Find the string "instructions" in the records and copy each line where it occurs.

*Page-level text extractions*:
○ ○ ○ ○ ○

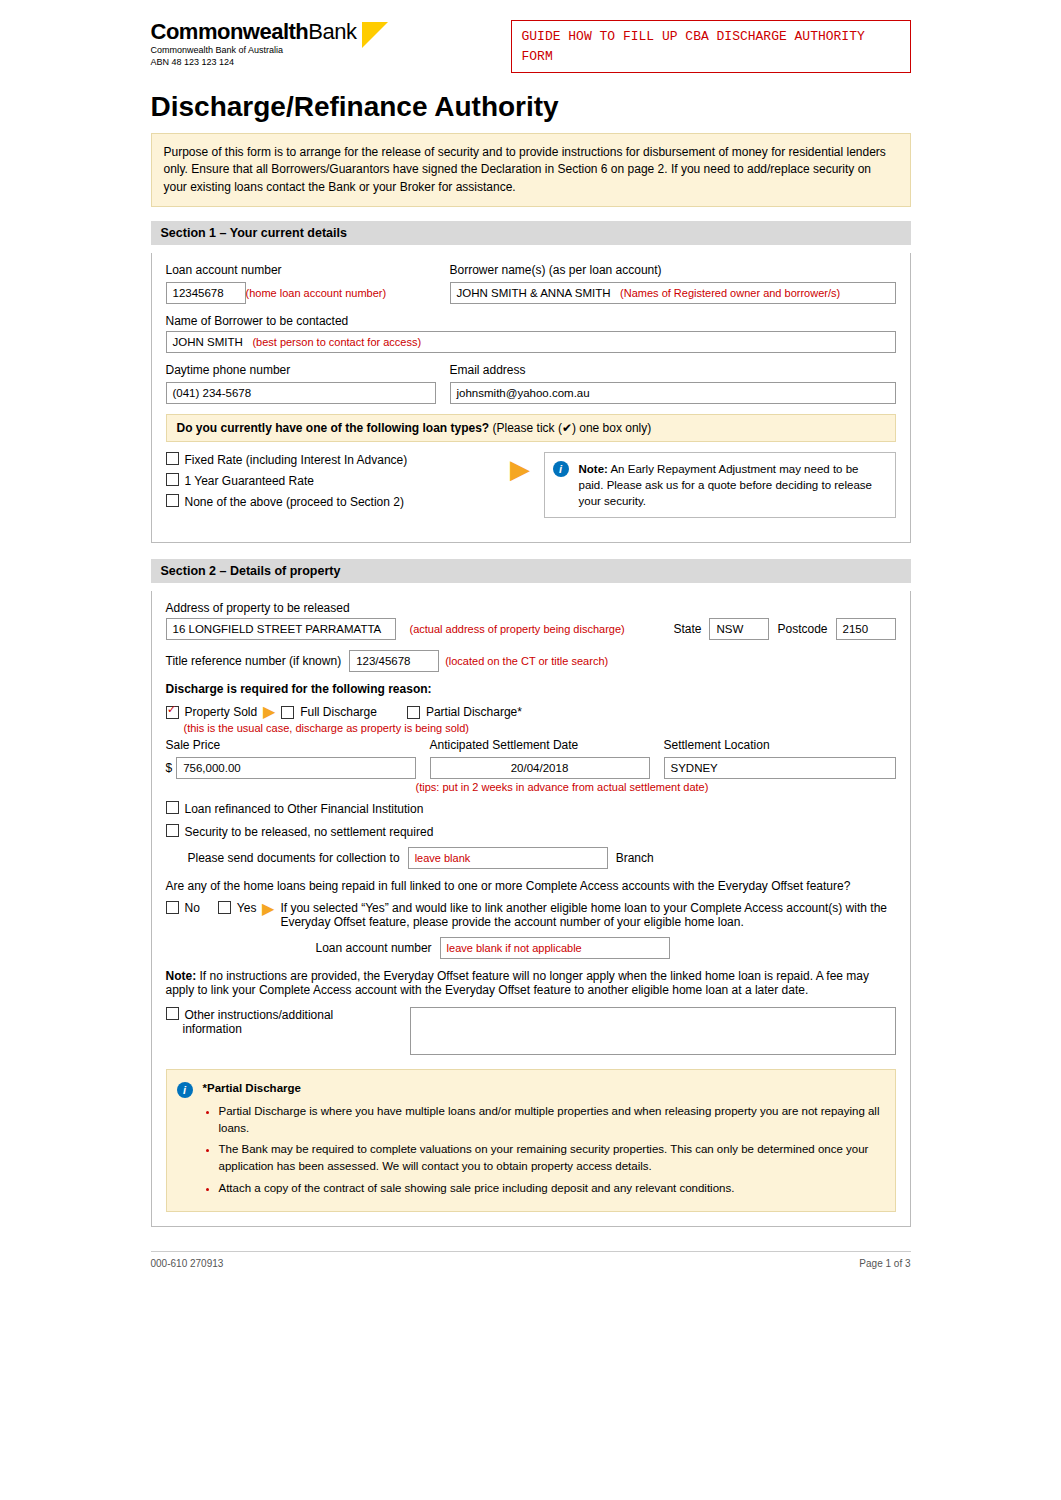CommonwealthBank
Commonwealth Bank of Australia
ABN 48 123 123 124
GUIDE HOW TO FILL UP CBA DISCHARGE AUTHORITY FORM
Discharge/Refinance Authority
Purpose of this form is to arrange for the release of security and to provide instructions for disbursement of money for residential lenders only. Ensure that all Borrowers/Guarantors have signed the Declaration in Section 6 on page 2. If you need to add/replace security on your existing loans contact the Bank or your Broker for assistance.
Section 1 – Your current details
Loan account number
Borrower name(s) (as per loan account)
12345678
(home loan account number)
JOHN SMITH & ANNA SMITH (Names of Registered owner and borrower/s)
Name of Borrower to be contacted
JOHN SMITH (best person to contact for access)
Daytime phone number
Email address
(041) 234-5678
johnsmith@yahoo.com.au
Do you currently have one of the following loan types? (Please tick (✔) one box only)
Fixed Rate (including Interest In Advance)
1 Year Guaranteed Rate
None of the above (proceed to Section 2)
▶
i
Note: An Early Repayment Adjustment may need to be paid. Please ask us for a quote before deciding to release your security.
Section 2 – Details of property
Address of property to be released
16 LONGFIELD STREET PARRAMATTA
(actual address of property being discharge)
State
NSW
Postcode
2150
Title reference number (if known)
123/45678
(located on the CT or title search)
Discharge is required for the following reason:
Property Sold ▶ Full Discharge Partial Discharge*
(this is the usual case, discharge as property is being sold)
Sale Price
Anticipated Settlement Date
Settlement Location
$
756,000.00
20/04/2018
SYDNEY
(tips: put in 2 weeks in advance from actual settlement date)
Loan refinanced to Other Financial Institution
Security to be released, no settlement required
Please send documents for collection to
leave blank
Branch
Are any of the home loans being repaid in full linked to one or more Complete Access accounts with the Everyday Offset feature?
No Yes ▶ If you selected “Yes” and would like to link another eligible home loan to your Complete Access account(s) with the Everyday Offset feature, please provide the account number of your eligible home loan.
Loan account number
leave blank if not applicable
Note: If no instructions are provided, the Everyday Offset feature will no longer apply when the linked home loan is repaid. A fee may apply to link your Complete Access account with the Everyday Offset feature to another eligible home loan at a later date.
Other instructions/additional
information
i
*Partial Discharge
Partial Discharge is where you have multiple loans and/or multiple properties and when releasing property you are not repaying all loans.
The Bank may be required to complete valuations on your remaining security properties. This can only be determined once your application has been assessed. We will contact you to obtain property access details.
Attach a copy of the contract of sale showing sale price including deposit and any relevant conditions.
000-610 270913
Page 1 of 3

○ ○ ○ ○ ○

*Response for this exercise*:
Purpose of this form is to arrange for the release of security and to provide instructions for disbursement of money for residential lenders only. Ensure that all Borrowers/Guarantors have signed the Declaration in Section 6 on page 2. If you need to add/replace security on your existing loans contact the Bank or your Broker for assistance.
Note: If no instructions are provided, the Everyday Offset feature will no longer apply when the linked home loan is repaid. A fee may apply to link your Complete Access account with the Everyday Offset feature to another eligible home loan at a later date.
Other instructions/additional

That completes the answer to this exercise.